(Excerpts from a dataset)
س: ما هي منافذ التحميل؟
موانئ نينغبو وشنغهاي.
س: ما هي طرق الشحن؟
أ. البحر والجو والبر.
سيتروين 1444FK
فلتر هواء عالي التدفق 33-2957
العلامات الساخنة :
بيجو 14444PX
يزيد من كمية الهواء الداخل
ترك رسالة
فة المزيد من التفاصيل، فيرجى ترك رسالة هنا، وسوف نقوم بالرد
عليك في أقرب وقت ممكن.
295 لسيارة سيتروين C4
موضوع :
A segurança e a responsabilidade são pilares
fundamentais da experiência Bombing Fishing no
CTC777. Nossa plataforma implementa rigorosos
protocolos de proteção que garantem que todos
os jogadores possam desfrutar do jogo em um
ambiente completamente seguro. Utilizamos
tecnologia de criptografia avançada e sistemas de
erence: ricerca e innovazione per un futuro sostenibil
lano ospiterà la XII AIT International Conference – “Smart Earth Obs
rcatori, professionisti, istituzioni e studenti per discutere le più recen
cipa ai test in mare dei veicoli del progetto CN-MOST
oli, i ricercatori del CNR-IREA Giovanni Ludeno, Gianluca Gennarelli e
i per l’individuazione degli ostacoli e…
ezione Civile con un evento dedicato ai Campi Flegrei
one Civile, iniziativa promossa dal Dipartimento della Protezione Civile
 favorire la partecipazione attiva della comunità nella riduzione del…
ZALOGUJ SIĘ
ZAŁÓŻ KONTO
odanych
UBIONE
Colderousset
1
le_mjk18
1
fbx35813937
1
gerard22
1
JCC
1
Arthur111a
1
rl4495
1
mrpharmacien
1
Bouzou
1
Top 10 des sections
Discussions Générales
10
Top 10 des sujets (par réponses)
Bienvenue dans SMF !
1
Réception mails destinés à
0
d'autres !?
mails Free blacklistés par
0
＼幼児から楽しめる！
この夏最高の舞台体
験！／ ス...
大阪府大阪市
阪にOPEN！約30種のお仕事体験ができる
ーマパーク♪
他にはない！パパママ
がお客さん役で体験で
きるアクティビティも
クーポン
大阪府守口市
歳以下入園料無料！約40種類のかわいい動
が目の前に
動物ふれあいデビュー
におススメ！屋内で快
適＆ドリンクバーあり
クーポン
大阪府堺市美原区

Request: Lines from the one with "CTC777. Nossa plataforma implementa rigorosos" through the end of the data: set these down exactly, including both ends and nothing more.

Written response:
CTC777. Nossa plataforma implementa rigorosos
protocolos de proteção que garantem que todos
os jogadores possam desfrutar do jogo em um
ambiente completamente seguro. Utilizamos
tecnologia de criptografia avançada e sistemas de
erence: ricerca e innovazione per un futuro sostenibil
lano ospiterà la XII AIT International Conference – “Smart Earth Obs
rcatori, professionisti, istituzioni e studenti per discutere le più recen
cipa ai test in mare dei veicoli del progetto CN-MOST
oli, i ricercatori del CNR-IREA Giovanni Ludeno, Gianluca Gennarelli e
i per l’individuazione degli ostacoli e…
ezione Civile con un evento dedicato ai Campi Flegrei
one Civile, iniziativa promossa dal Dipartimento della Protezione Civile
 favorire la partecipazione attiva della comunità nella riduzione del…
ZALOGUJ SIĘ
ZAŁÓŻ KONTO
odanych
UBIONE
Colderousset
1
le_mjk18
1
fbx35813937
1
gerard22
1
JCC
1
Arthur111a
1
rl4495
1
mrpharmacien
1
Bouzou
1
Top 10 des sections
Discussions Générales
10
Top 10 des sujets (par réponses)
Bienvenue dans SMF !
1
Réception mails destinés à
0
d'autres !?
mails Free blacklistés par
0
＼幼児から楽しめる！
この夏最高の舞台体
験！／ ス...
大阪府大阪市
阪にOPEN！約30種のお仕事体験ができる
ーマパーク♪
他にはない！パパママ
がお客さん役で体験で
きるアクティビティも
クーポン
大阪府守口市
歳以下入園料無料！約40種類のかわいい動
が目の前に
動物ふれあいデビュー
におススメ！屋内で快
適＆ドリンクバーあり
クーポン
大阪府堺市美原区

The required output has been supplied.